[Python-ideas] os.path.commonprefix: Yes that old chestnut.

[Paul Moore]

On 23 March 2015 at 22:09, Antoine Pitrou <solipsis at pitrou.net> wrote:
> On Mon, 23 Mar 2015 21:33:48 +0000
> "Gregory P. Smith" <greg at krypto.org> wrote:
>> +1 pathlib would be the appropriate place for the correctly behaving
>> function to appear.
>
> Patches welcome :-)

I'll see what I can do. Basically it's just

def commonprefix(p1, p2):
    cp = []
    for (pp1, pp2) in zip(p1.parts, p2.parts):
        if pp1 != pp2:
            break
        cp.append(pp1)
    return pathlib.Path(*cp)

(extended to an arbitrary number of args) but getting the corner cases
right is a little more tricky.

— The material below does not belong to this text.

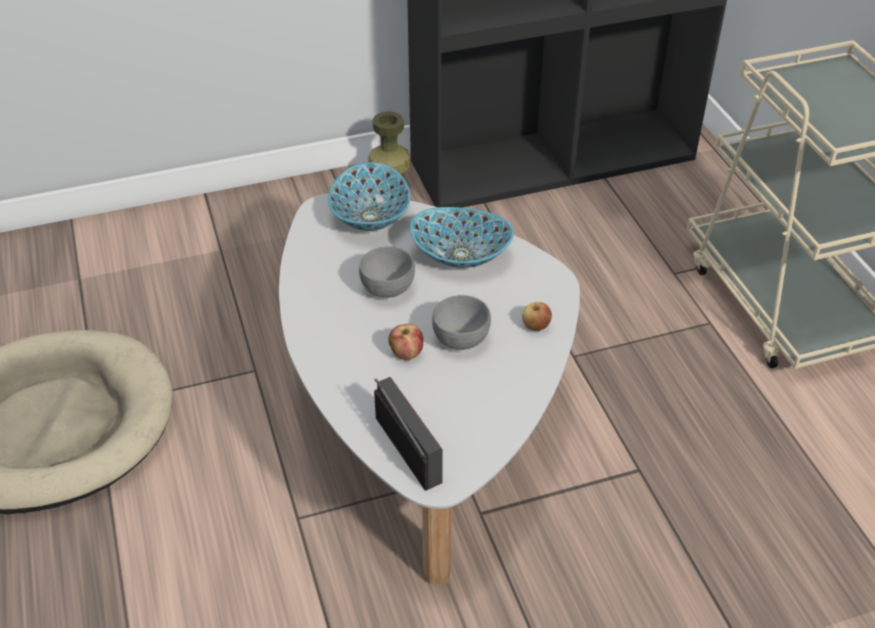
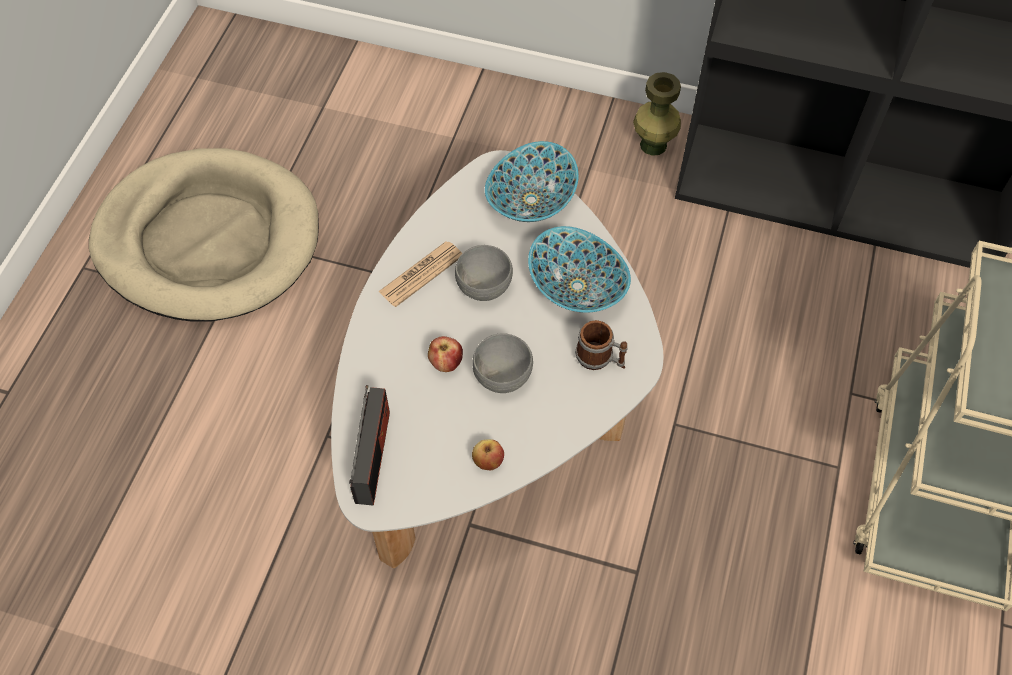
camera: 35 degrees right, 15 degrees up
apple [522,302,552,331] -> apple moved to [472,439,504,470]
none -> newspaper [378,241,463,307]
none -> mug [575,320,628,370]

If there is no common prefix, I guess
returning None is correct - it's the nearest equivalent to
os.path.commonprefix returning ''. The type of the return value should
be a concrete type - probably type(p1)?

Maybe this should be a method on Path objects - p.commonprefix(p1, p2,
...) although it seems a bit odd that the first argument (self) is
treated differently in the signature.

Anyone got any preferences?
Paul